[Document excerpt]:

From: abergeron <abergeron@gmail.com>
Date: Wed, 5 Aug 2020 05:15:21 +0000 (-0400)
Subject: Change the meaning of conv3d_transpose output_padding to match conv{1,2}d_transpose... 
X-Git-Tag: upstream/0.7.0~308
X-Git-Url: http://review.tizen.org/git/?a=commitdiff_plain;h=a5bf5c5726b87324900dfc99983790e136dfcdde;p=platform%2Fupstream%2Ftvm.git

Change the meaning of conv3d_transpose output_padding to match conv{1,2}d_transpose (#6065)

* Change the meaning of output_padding to correspond to conv{1,2}d_transpose

* Fix long lines

* Fix the relay test

* Add missing doc.

* fix size ordering problem
---

diff --git a/python/tvm/relay/op/strategy/generic.py b/python/tvm/relay/op/strategy/generic.py
index bc54577..69c9bd7 100644
--- a/python/tvm/relay/op/strategy/generic.py
+++ b/python/tvm/relay/op/strategy/generic.py
@@ -364,15 +364,12 @@ def wrap_compute_conv3d_transpose(topi_compute):
         """Compute definition of conv3d_transpose"""

[Data block]:
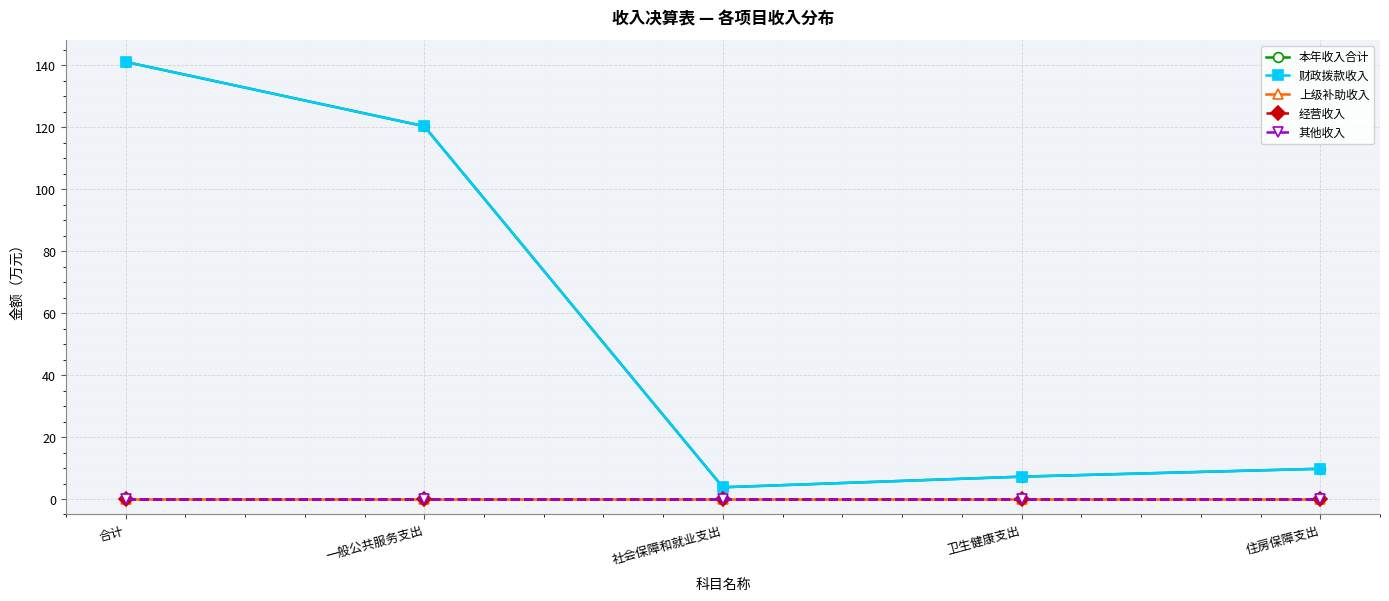

Between 住房保障支出 and 一般公共服务支出, which is larger?

一般公共服务支出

[Brief A]: Please translate this sentence from the conv3d_transpose commit page into Spanish: "Change the meaning of output_padding to correspond to conv{1,2}d_transpose."
[Brief B]: Write the next lines of the conv3d_transpose commit page, picking up right after its final line.

[Task response A]: Cambiar el significado de output_padding para que corresponda a conv{1,2}d_transpose.

[Task response B]:
         padding = get_const_tuple(attrs.padding)
         strides = get_const_tuple(attrs.strides)
+        output_padding = get_const_tuple(attrs.output_padding)
         out_dtype = attrs.out_dtype
         out_dtype = (inputs[0].dtype if out_dtype in ("same", "")
                      else out_dtype)
         out = topi_compute(
-            inputs[0], inputs[1], strides, padding, out_dtype)
-        output_padding = get_const_tuple(attrs.output_padding)
-        out = topi.nn.pad(out,
-                          [0, 0, 0, 0, 0],
-                          [0, 0, output_padding[0], output_padding[1], output_padding[2]])
+            inputs[0], inputs[1], strides, padding, out_dtype, output_padding)
         return [out]
     return compute_conv3d_transpose
 
diff --git a/python/tvm/topi/cuda/conv3d_transpose_ncdhw.py b/python/tvm/topi/cuda/conv3d_transpose_ncdhw.py
index bcad3e4..d6ca9bc 100644
--- a/python/tvm/topi/cuda/conv3d_transpose_ncdhw.py
+++ b/python/tvm/topi/cuda/conv3d_transpose_ncdhw.py
@@ -26,7 +26,8 @@ from .conv3d_direct import schedule_direct_conv3d_cuda
 
 
 @autotvm.register_topi_compute("conv3d_transpose_ncdhw.cuda")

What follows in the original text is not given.